Part of the fasting process is detoxing, and there were days I felt absolutely rubbish. My brain was frazzled and exhausted and by the end of the day even my body just wanted to sleep. It amazes me what lengths our body and mind will go to avoid confrontation. When all those distractions have been removed all that was left was me. I had to stand and face the reflection of the mirror and most of the time it was much easier to run errands then face myself. However, this pointy end is where the magic lives. 

Enforced restraint brings you to the cliff face where you must choose. Are you going to turn around and go back to that uncomfortable, ill-fitting existence, or do you jump into the unknown? A season of enforced restraint on any area of your life is a powerful tool for change and birth. Once you have ran around doing all the suppose-to-things eventually you get still and quiet. And it is in this still quietness that you hear your own voice and the voice of Creator. You begin to commune with creativity free of the pressures of performance and ego. It is in this place that authentic and truthful work is found and created. 
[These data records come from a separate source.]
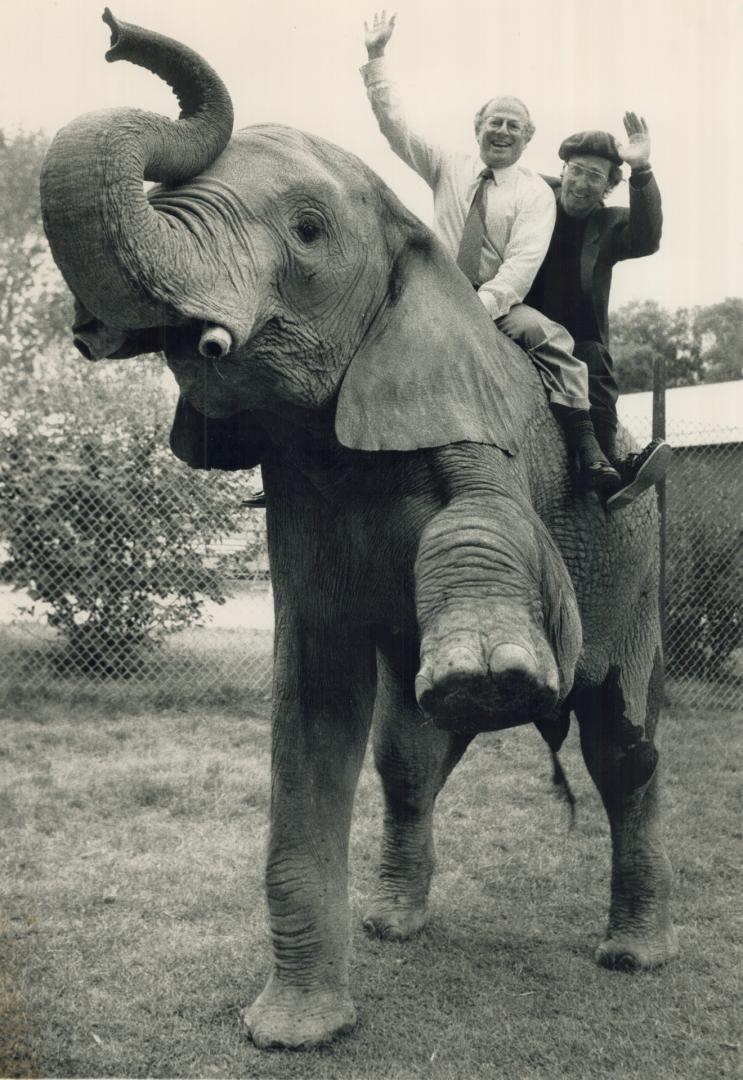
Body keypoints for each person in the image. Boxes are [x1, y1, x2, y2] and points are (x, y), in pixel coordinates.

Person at [361, 11, 624, 501]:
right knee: (358, 326)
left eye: (514, 126)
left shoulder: (535, 194)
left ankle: (587, 448)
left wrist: (476, 309)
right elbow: (394, 125)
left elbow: (521, 266)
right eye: (494, 122)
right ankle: (313, 449)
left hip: (495, 301)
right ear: (478, 126)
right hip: (431, 288)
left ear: (528, 138)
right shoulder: (447, 165)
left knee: (551, 340)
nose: (502, 131)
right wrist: (377, 57)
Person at [525, 120, 672, 509]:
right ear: (563, 171)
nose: (582, 183)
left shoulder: (609, 224)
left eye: (596, 176)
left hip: (577, 343)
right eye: (577, 170)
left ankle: (607, 466)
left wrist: (641, 170)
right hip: (518, 324)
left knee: (595, 362)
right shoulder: (531, 193)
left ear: (607, 187)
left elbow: (648, 236)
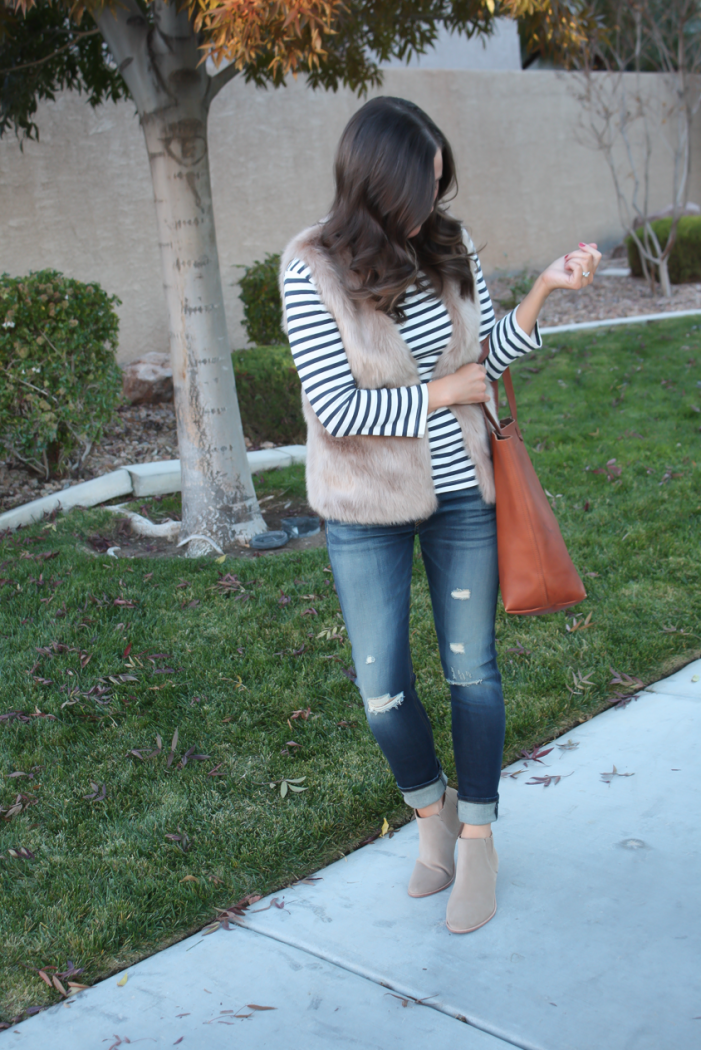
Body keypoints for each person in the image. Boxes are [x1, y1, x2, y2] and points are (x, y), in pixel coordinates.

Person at [280, 96, 600, 934]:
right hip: (364, 504)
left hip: (460, 491)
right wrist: (437, 395)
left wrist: (540, 292)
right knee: (382, 692)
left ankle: (480, 838)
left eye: (438, 178)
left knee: (472, 673)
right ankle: (433, 822)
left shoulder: (446, 245)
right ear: (378, 180)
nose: (434, 195)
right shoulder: (311, 263)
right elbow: (334, 407)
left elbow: (484, 357)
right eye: (422, 180)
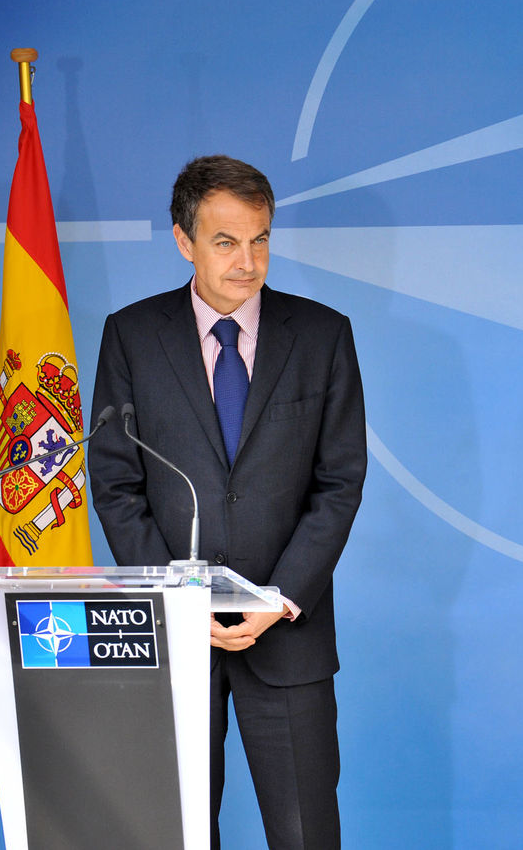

Restraint of any kind is a kick start for creativity and is a necessary part of the creative life.  What in your life could benefit from a season of enforced restraint? Is there an issue or an idea that you just can’t seem to get over the line? Try a day, or a week of fasting from content consumption and I can pretty much guarantee you will find the solution you’ve been looking for. At the beginning when you are in the detoxing phase it can be rough, but push through because on the other side is an abundance waiting for you.